Yoga und Klangmeditation in der 10bd, kath. Religion

YogaIVklSeit einiger Zeit beschäftigt sich die Klasse 10b/d im Fach Katholische Religionslehre mit dem Thema Buddhismus. Der Begründer des Buddhismus, Siddhartha Gautama (Buddha), lebte vor etwa 2500 Jahren zunächst völlig unbekümmert und von allen Unannehmlichkeiten ferngehalten in einem Palast. Als er sich schlielich gegen diese Abschottung wehrte, erkannte er die Sinnlosigkeit seines bisherigen Lebens und beschloss, nach einem Ausweg aus dem Leid zu suchen. Schließlich fand er seinen eigenen Weg durch die Meditation. Folglich besprachen wir auch im Religionsunterricht bei Frau Oguntke Meditationsarten, unter anderem Yoga.

 

Aber Yoga-Meditation ist nicht gleich Yoga-Meditation! Es gibt verschiedene Arten von Yoga, z. B. Jivamukti-Yoga, das einen Wechsel von Körper-und Geistesübungen anstrebt, Hatha-Yoga, das eher körperbetont ist, oder die Unterform Ashtanga-Yoga, welches vor allem unterschiedliche Körperhaltungen ins Zentrum stellt. Selbst wenn die Wurzeln des Yogas im Hinduismus und Buddhismus liegen, wird es von Menschen unterschiedlicher Religionen und Weltanschauungen praktiziert. Die meisten Yoga-Übungen verfolgen heute einen ganzheitlichen Ansatz, der Körper , Geist und Seele in Einklang bringen soll.

Da wir, also die Klasse K 10b/d, großes Interesse an einem aktiven Yoga-Kurs hatten, erkundigte sich Frau Oguntke für uns und stieß dabei auf die Yoga-Lehrerin Sabine Lehneis aus Murnau.
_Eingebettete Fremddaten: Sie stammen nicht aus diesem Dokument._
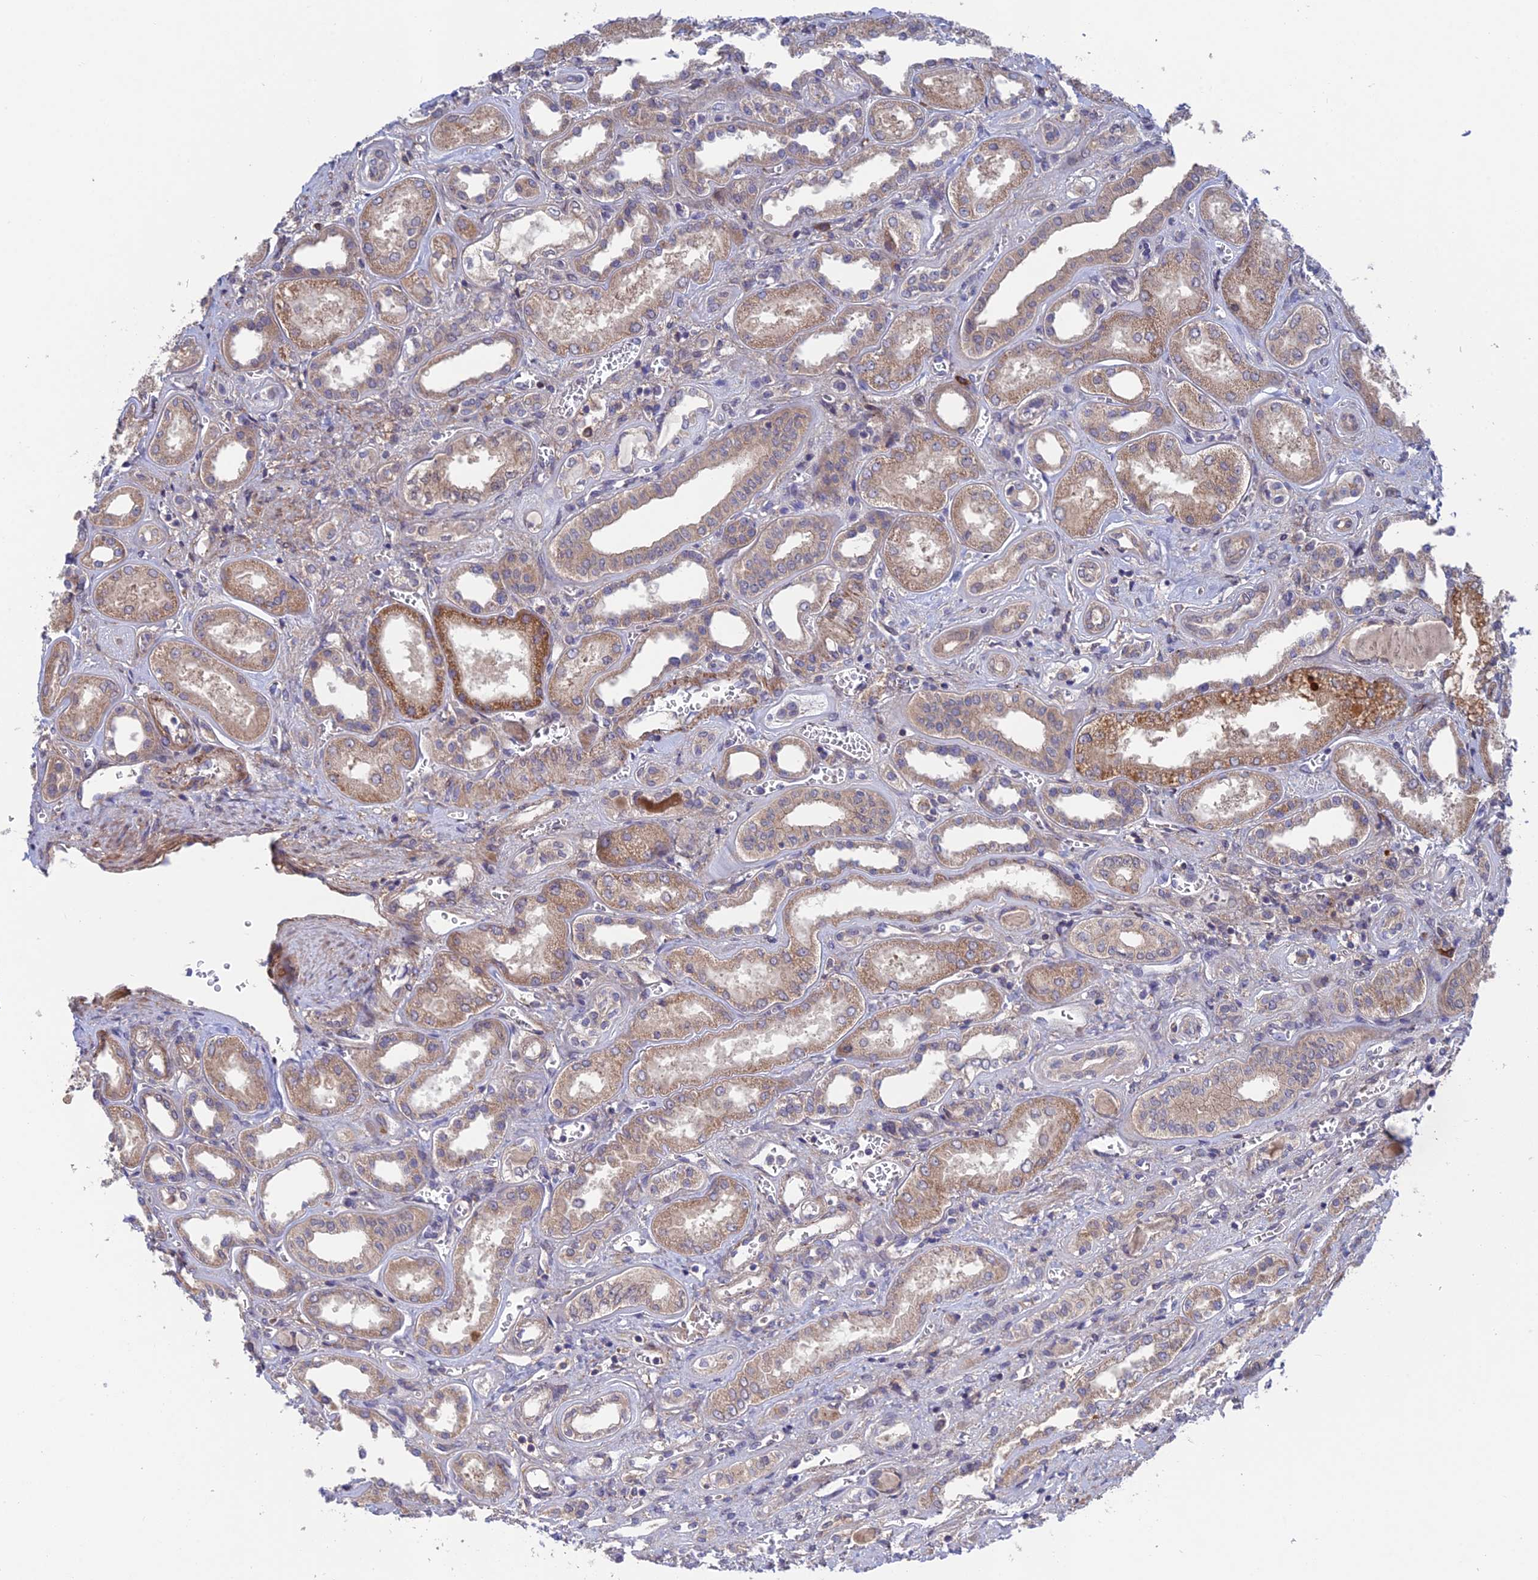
{"staining": {"intensity": "weak", "quantity": "25%-75%", "location": "cytoplasmic/membranous"}, "tissue": "kidney", "cell_type": "Cells in glomeruli", "image_type": "normal", "snomed": [{"axis": "morphology", "description": "Normal tissue, NOS"}, {"axis": "morphology", "description": "Adenocarcinoma, NOS"}, {"axis": "topography", "description": "Kidney"}], "caption": "Immunohistochemical staining of unremarkable kidney exhibits 25%-75% levels of weak cytoplasmic/membranous protein staining in about 25%-75% of cells in glomeruli. (brown staining indicates protein expression, while blue staining denotes nuclei).", "gene": "UROS", "patient": {"sex": "female", "age": 68}}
Sie ist eine von wenigen in unserer Umgebung, die Yoga-Kurse gelegentlich auch in Schulen durchführt. Außerdem arbeitet sie beim Yoga u. a. mit Farben und Klängen. Deshalb hat sich unsere Lehrerin natürlich für eine Klang-Meditation mit Yoga für uns entschieden.

Am 19.06.2015 war es dann endlich soweit und das ca. 90-minütige Klang-Konzert konnte im Pavillon unserer Schule stattfinden. So lagen wie auf unserer mitgebrachten Isomatte oder Decke und lauschten den Klängen Frau Lehneis´ kleinem „Orchesters“. Dieses besteht in der Regel aus tibetischen Klangschalen, Gongs, Zimbeln, Didgeridoos, Monochords, Tamburas, Kotos, Oceandrums, Rainsticks und Sansulas. Außerdem brachte sie mit Ober- und Untertönen ihre Stimme zum Einsatz. Dadurch sollten wir unsere körperlich-geistig-emotionalen Blockaden und unseren Schulstress zumindest kurzfristig vergessen. Dazu war es wichtig, dass sich niemand überfordert und jeder nur auf sich selbst achtet, um die nötige Konzentration zu erhalten. Dies hat auch gut funktioniert, denn nach den 90 Minuten wirkte die Klasse trotz aller teilweise anstrengenden Übungen ausgeglichen und sichtlich entspannt. Alles in allem war es also ein besonderes Erlebnis für alle!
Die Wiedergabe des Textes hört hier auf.